Iran's reformers face their greatest challenge during 2001. They must convince their President, Muhammad Khatami, to seek a second four-year term and secure his re-election in May. If he does not stand and win, the conservatives will continue to implement their step-by-step plan to remove reformists from political office and reverse the modest gains they have made. Although last summer he declared his intention to run, Mr Khatami was wavering by year's end. On the one hand, many of his liberal supporters sharply criticise his low-key, non-confrontational approach to the conservatives, who have blocked the emergence of "Islamic democracy", the rule of law and a civil society. On the other hand, the conservatives, who control the armed forces, judiciary and administration, seem to go from strength to strength. Since last spring, they have shut down the liberal press, stalled and stymied Mr Khatami's modest reform programme and jailed or silenced prominent lay and clerical reformers.
While ordinary people are disappointed with Mr Khatami and disillusioned with the reformists, there is little doubt that he would be re-elected if he chose to stand again.
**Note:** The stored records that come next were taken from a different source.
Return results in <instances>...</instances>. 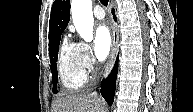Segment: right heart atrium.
I'll return each mask as SVG.
<instances>
[{
	"mask_svg": "<svg viewBox=\"0 0 193 112\" xmlns=\"http://www.w3.org/2000/svg\"><path fill=\"white\" fill-rule=\"evenodd\" d=\"M76 47L79 52L81 64L85 71L94 73L97 70V63L92 56L90 46L85 42L76 43Z\"/></svg>",
	"mask_w": 193,
	"mask_h": 112,
	"instance_id": "1",
	"label": "right heart atrium"
}]
</instances>
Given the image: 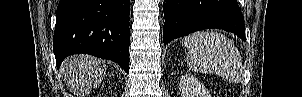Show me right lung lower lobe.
I'll return each mask as SVG.
<instances>
[{
    "instance_id": "obj_1",
    "label": "right lung lower lobe",
    "mask_w": 302,
    "mask_h": 97,
    "mask_svg": "<svg viewBox=\"0 0 302 97\" xmlns=\"http://www.w3.org/2000/svg\"><path fill=\"white\" fill-rule=\"evenodd\" d=\"M130 0H60L54 32L57 68L65 57L86 53L129 70Z\"/></svg>"
}]
</instances>
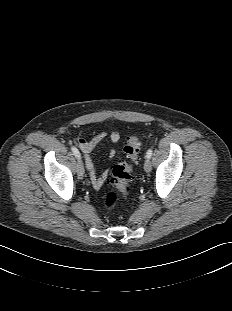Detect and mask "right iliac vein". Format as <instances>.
I'll use <instances>...</instances> for the list:
<instances>
[{"mask_svg": "<svg viewBox=\"0 0 232 311\" xmlns=\"http://www.w3.org/2000/svg\"><path fill=\"white\" fill-rule=\"evenodd\" d=\"M77 172H78L79 177L83 178L85 170H84V164L81 159H79L78 161Z\"/></svg>", "mask_w": 232, "mask_h": 311, "instance_id": "obj_1", "label": "right iliac vein"}]
</instances>
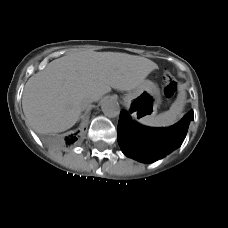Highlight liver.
Wrapping results in <instances>:
<instances>
[{
    "instance_id": "6515ba94",
    "label": "liver",
    "mask_w": 228,
    "mask_h": 228,
    "mask_svg": "<svg viewBox=\"0 0 228 228\" xmlns=\"http://www.w3.org/2000/svg\"><path fill=\"white\" fill-rule=\"evenodd\" d=\"M153 61L116 52H78L50 62L27 81L22 108L37 133L62 132L81 114L80 102H97L111 88L131 91L155 69Z\"/></svg>"
}]
</instances>
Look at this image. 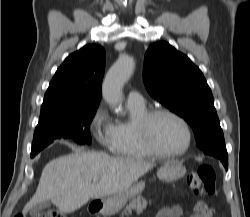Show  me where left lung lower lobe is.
<instances>
[{
    "mask_svg": "<svg viewBox=\"0 0 250 217\" xmlns=\"http://www.w3.org/2000/svg\"><path fill=\"white\" fill-rule=\"evenodd\" d=\"M204 153L206 155L214 156V157L220 159V161L223 163L225 169L226 170L228 169V154H227L225 144H221V145H217V146L212 147V148H208V149L204 150Z\"/></svg>",
    "mask_w": 250,
    "mask_h": 217,
    "instance_id": "1",
    "label": "left lung lower lobe"
}]
</instances>
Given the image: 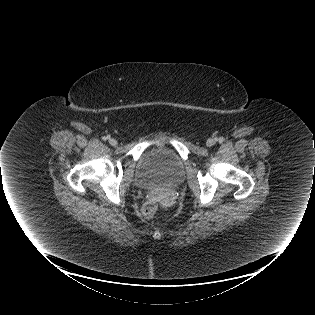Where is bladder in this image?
I'll list each match as a JSON object with an SVG mask.
<instances>
[{"mask_svg": "<svg viewBox=\"0 0 315 315\" xmlns=\"http://www.w3.org/2000/svg\"><path fill=\"white\" fill-rule=\"evenodd\" d=\"M184 176L181 158L167 147L154 148L141 159L136 181L140 187L175 186Z\"/></svg>", "mask_w": 315, "mask_h": 315, "instance_id": "31cf9c89", "label": "bladder"}]
</instances>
Neither camp has another candidate who matches his personal popularity. Mr Khatami won the presidential poll by a 70 per cent landslide in May 1997. Liberals won control of local and municipal councils in 1999, and of parliament in 2000. But the reformist camp is powerless while the clerics exercise rule by divine right. In the contest between people power and clerical power, the people have lost out.
Mr Khatami complained bitterly to a gathering of supporters. "I declare, after three years as president, that I don't have sufficient powers to implement the constitution, which is my biggest responsibility." Some of his supporters view this admission of defeat as an acknowledgement that he has been mistaken in adopting a policy of backing away from confrontation with obstructive clerics who hold the levers of power.
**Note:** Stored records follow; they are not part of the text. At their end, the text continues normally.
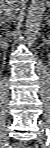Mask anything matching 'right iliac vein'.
Listing matches in <instances>:
<instances>
[{"label":"right iliac vein","mask_w":50,"mask_h":148,"mask_svg":"<svg viewBox=\"0 0 50 148\" xmlns=\"http://www.w3.org/2000/svg\"><path fill=\"white\" fill-rule=\"evenodd\" d=\"M7 141V135L5 133V131H2L1 135H0V146L4 147L5 142Z\"/></svg>","instance_id":"obj_1"}]
</instances>
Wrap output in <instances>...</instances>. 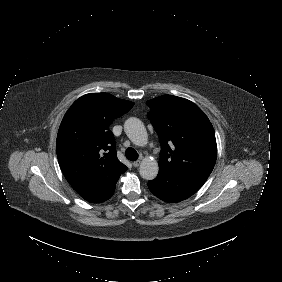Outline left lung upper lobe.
Segmentation results:
<instances>
[{"label": "left lung upper lobe", "instance_id": "5c2ea615", "mask_svg": "<svg viewBox=\"0 0 282 282\" xmlns=\"http://www.w3.org/2000/svg\"><path fill=\"white\" fill-rule=\"evenodd\" d=\"M161 143L159 171L210 175L217 155L214 129L191 101L163 95L146 102Z\"/></svg>", "mask_w": 282, "mask_h": 282}]
</instances>
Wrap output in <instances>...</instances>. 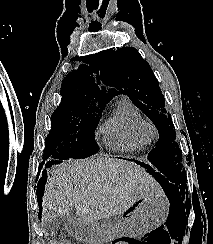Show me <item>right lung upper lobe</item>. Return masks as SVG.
I'll return each instance as SVG.
<instances>
[{
    "label": "right lung upper lobe",
    "mask_w": 213,
    "mask_h": 244,
    "mask_svg": "<svg viewBox=\"0 0 213 244\" xmlns=\"http://www.w3.org/2000/svg\"><path fill=\"white\" fill-rule=\"evenodd\" d=\"M96 68L90 64L80 65L63 79L61 86V104L57 108L83 106L103 110L109 102L95 84L93 73Z\"/></svg>",
    "instance_id": "1"
}]
</instances>
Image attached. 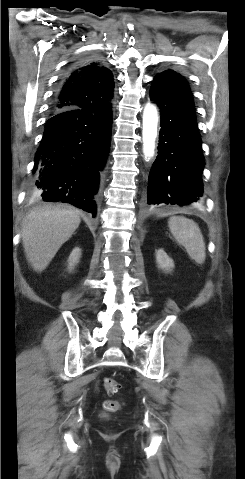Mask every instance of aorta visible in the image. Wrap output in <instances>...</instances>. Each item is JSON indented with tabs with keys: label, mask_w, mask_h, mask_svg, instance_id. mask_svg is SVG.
<instances>
[{
	"label": "aorta",
	"mask_w": 245,
	"mask_h": 479,
	"mask_svg": "<svg viewBox=\"0 0 245 479\" xmlns=\"http://www.w3.org/2000/svg\"><path fill=\"white\" fill-rule=\"evenodd\" d=\"M158 113L154 105L148 103L143 112V153L146 159L154 156L157 137Z\"/></svg>",
	"instance_id": "762f6f07"
}]
</instances>
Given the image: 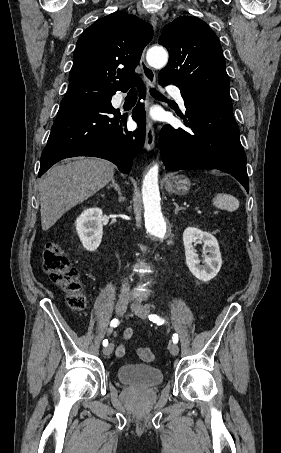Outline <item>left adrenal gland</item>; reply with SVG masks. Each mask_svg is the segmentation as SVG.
<instances>
[{
  "label": "left adrenal gland",
  "mask_w": 281,
  "mask_h": 453,
  "mask_svg": "<svg viewBox=\"0 0 281 453\" xmlns=\"http://www.w3.org/2000/svg\"><path fill=\"white\" fill-rule=\"evenodd\" d=\"M174 206H175V214H177L178 210H181V208H179V204H177V202H173Z\"/></svg>",
  "instance_id": "obj_1"
}]
</instances>
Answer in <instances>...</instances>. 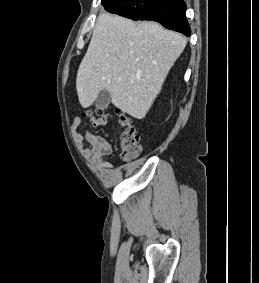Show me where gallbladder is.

Indeed, the President failed to implement his domestic reform package because he chose to capitulate rather than risk outright conflict with the conservatives' powerful and occasionally violent supporters in the armed forces, vigilante groups and the bazaar. Mr Khatami is now trying to regain lost ground by returning, belatedly, to the strategy that put him into office. He is renewing his direct appeal to intellectuals, students, youth, women and the unemployed. In 1996, he became the first Iranian politician to campaign in the Western democratic mode by touring the country and speaking to local gatherings. During the coming campaign, Mr Khatami may have to demand more of the people than their votes. In the struggle to survive, the reformists could have to marshall and mobilise the people to fight for democracy and freedom, as they did during the last days of the Shah's reign. However, Mr Khatami is a gentle scholar and not a tough-minded politician prepared to sacrifice lives and limbs in pursuit of his objectives. As a cleric, he was schooled in the quietist Islamic tradition, which holds that ["]"100 years of tyranny is preferable to one hour of anarchy". The months of strife and chaos that marked the fall of the Shah 21 years ago would also make Mr Khatami wary of uncorking the bottle containing the djinn of "people power". He no longer has a choice. The conservatives neither have a plan to solve Iran's serious political, social and economic problems nor a strategy to satisfy popular demands for representative government, an end to social repression in the name of Islamic morality, jobs, decent housing, education and health care. Mr Khatami has just such a programme, but he has not been able to implement it. If he fails to give Iranians greater freedom, privatise the command economy, stabilise the currency and open the door to foreign investment, there could very well be a popular revolt, which would not only bring down the conservative clerics but also the Islamic Republic. The choice could be between the survival of the Islamic Republic in a progressive, democratic form or the abyss. Iran's decision will reverberate throughout the region.